* Work instructions *
Working from the listing below, pick each line containing the word "lines" and copy it.

* Information shown *
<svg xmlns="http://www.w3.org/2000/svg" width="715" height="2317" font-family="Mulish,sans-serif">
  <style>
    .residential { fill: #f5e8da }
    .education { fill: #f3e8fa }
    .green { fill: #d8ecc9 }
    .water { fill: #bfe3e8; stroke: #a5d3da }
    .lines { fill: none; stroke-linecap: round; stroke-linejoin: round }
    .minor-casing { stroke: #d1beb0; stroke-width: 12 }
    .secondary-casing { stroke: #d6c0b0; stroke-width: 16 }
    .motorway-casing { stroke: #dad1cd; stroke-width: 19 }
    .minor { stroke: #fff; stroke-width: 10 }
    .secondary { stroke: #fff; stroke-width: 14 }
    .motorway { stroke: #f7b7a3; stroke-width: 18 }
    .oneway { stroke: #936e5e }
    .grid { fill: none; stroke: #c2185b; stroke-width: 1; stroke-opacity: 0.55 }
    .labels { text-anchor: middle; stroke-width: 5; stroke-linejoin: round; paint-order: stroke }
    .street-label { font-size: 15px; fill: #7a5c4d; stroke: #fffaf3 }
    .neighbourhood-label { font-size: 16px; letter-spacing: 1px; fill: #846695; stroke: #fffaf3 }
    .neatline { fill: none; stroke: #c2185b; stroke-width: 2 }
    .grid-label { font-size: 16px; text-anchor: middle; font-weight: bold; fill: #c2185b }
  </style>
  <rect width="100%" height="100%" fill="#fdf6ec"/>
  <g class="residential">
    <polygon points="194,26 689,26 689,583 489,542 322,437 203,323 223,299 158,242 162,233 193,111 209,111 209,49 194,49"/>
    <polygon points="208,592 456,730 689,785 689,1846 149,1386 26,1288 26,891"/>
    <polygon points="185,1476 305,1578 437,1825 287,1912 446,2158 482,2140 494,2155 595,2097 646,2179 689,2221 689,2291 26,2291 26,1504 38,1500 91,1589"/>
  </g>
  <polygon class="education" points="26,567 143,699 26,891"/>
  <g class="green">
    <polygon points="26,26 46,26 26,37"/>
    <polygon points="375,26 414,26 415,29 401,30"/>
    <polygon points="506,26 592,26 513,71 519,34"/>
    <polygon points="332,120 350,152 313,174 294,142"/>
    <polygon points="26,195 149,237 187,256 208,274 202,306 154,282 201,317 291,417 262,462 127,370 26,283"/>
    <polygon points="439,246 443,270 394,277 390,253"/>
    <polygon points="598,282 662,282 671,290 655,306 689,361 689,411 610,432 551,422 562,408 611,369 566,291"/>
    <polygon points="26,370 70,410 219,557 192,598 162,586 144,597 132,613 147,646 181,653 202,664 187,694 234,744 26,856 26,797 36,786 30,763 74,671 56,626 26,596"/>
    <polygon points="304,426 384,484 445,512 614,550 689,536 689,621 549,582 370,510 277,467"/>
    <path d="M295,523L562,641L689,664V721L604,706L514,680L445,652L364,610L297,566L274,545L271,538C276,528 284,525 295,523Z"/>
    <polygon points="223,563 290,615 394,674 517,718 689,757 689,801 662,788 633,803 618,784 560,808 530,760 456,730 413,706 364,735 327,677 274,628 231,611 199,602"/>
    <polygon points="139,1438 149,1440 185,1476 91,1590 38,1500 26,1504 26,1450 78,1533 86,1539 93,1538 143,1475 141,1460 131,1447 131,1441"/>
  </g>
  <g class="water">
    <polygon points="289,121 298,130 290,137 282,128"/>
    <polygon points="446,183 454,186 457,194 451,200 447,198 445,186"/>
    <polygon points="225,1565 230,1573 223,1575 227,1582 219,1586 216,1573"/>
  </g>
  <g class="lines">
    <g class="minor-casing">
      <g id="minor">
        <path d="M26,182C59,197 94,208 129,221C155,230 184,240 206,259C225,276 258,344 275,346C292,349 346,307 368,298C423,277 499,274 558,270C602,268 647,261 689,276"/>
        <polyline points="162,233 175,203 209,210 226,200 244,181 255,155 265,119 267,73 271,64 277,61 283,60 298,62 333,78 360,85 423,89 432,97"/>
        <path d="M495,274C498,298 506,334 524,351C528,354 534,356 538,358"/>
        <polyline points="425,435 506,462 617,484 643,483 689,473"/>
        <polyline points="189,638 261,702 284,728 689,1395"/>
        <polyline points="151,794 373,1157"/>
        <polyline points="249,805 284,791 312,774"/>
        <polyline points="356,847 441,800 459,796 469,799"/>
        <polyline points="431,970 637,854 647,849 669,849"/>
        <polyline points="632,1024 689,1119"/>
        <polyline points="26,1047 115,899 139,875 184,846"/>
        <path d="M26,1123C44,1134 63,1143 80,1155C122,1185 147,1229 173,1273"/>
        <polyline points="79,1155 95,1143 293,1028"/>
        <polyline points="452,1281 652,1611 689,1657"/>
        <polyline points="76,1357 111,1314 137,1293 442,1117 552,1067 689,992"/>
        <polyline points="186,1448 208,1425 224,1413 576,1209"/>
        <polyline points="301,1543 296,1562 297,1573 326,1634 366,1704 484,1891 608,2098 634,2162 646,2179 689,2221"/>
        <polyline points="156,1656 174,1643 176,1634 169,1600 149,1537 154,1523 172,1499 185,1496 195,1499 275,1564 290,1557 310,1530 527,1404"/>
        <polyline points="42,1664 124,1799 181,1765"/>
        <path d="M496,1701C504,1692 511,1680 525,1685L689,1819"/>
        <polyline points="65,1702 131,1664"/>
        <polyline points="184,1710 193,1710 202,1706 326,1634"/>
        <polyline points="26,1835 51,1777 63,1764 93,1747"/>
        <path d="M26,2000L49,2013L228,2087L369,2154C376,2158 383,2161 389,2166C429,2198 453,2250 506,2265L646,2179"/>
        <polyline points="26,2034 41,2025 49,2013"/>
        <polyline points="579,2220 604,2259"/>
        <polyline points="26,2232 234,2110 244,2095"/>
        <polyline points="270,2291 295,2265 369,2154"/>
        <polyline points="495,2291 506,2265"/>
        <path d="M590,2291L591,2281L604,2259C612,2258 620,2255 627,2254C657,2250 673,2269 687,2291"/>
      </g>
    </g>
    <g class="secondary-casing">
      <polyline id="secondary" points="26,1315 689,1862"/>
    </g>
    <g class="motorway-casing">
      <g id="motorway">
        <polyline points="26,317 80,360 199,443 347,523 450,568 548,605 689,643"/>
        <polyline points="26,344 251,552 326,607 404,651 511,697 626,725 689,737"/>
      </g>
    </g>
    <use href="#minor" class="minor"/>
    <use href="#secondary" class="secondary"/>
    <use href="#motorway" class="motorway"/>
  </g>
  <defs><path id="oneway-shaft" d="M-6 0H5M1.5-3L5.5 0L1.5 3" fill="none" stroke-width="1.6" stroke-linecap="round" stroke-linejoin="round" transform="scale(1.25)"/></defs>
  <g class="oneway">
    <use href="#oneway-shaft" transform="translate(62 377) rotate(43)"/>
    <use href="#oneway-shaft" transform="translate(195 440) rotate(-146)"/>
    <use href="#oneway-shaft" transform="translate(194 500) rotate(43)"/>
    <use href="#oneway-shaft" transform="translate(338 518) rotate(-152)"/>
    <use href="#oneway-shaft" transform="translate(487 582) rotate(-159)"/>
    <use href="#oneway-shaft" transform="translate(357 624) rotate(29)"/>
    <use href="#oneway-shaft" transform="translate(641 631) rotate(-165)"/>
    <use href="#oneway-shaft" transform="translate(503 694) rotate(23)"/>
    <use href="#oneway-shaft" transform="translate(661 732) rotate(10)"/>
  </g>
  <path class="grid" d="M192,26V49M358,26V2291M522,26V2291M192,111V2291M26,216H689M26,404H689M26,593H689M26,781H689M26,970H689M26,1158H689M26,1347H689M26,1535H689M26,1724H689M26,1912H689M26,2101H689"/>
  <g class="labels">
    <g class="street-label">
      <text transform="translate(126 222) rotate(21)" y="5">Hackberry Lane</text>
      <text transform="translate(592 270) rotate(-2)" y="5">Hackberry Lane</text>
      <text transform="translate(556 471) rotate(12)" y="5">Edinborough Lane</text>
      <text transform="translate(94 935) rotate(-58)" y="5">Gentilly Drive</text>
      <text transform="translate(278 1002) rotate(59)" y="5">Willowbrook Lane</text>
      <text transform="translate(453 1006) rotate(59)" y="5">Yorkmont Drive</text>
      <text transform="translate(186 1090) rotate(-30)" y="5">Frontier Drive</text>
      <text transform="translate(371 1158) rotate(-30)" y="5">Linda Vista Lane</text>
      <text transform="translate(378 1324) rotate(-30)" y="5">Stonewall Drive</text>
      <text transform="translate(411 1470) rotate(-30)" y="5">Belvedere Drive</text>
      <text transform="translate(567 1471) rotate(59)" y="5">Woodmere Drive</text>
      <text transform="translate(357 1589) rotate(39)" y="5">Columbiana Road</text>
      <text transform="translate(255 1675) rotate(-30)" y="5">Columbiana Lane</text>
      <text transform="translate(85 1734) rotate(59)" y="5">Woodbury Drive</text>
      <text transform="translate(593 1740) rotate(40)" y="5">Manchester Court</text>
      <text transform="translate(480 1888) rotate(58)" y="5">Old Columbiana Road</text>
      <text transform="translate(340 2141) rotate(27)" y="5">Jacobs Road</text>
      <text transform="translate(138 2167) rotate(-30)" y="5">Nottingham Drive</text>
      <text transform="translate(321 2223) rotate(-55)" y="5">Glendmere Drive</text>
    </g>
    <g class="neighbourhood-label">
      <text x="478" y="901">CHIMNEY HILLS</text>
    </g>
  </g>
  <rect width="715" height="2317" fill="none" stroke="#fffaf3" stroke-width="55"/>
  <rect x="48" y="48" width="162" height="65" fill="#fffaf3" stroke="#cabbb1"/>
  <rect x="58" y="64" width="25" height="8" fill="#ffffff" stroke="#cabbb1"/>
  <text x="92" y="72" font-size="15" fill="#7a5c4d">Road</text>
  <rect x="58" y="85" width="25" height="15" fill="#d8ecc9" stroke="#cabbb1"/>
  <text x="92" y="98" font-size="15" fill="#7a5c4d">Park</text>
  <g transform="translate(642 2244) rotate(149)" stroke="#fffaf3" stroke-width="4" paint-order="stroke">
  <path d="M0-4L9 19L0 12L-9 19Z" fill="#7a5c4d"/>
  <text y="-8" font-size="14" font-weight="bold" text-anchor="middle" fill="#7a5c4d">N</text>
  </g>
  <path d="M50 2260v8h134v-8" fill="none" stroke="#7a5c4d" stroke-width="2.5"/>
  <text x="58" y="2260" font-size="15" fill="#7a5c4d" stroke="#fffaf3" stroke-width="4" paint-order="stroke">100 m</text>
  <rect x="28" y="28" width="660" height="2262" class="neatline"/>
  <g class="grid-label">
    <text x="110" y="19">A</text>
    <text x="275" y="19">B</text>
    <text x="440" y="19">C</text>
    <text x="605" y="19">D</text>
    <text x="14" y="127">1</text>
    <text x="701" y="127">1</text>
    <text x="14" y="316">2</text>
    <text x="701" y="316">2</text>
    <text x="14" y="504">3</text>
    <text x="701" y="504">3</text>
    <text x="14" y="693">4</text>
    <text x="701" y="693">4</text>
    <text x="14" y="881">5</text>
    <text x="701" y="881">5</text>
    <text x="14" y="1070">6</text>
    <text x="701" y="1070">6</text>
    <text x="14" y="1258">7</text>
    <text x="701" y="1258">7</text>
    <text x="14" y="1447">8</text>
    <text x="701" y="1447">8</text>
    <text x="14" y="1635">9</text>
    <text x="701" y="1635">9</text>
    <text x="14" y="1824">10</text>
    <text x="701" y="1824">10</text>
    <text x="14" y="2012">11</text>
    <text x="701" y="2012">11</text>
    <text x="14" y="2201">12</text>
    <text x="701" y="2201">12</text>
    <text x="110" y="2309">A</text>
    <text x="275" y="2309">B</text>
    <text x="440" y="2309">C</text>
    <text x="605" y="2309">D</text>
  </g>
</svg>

* Exercise response *
    .lines { fill: none; stroke-linecap: round; stroke-linejoin: round }
  <g class="lines">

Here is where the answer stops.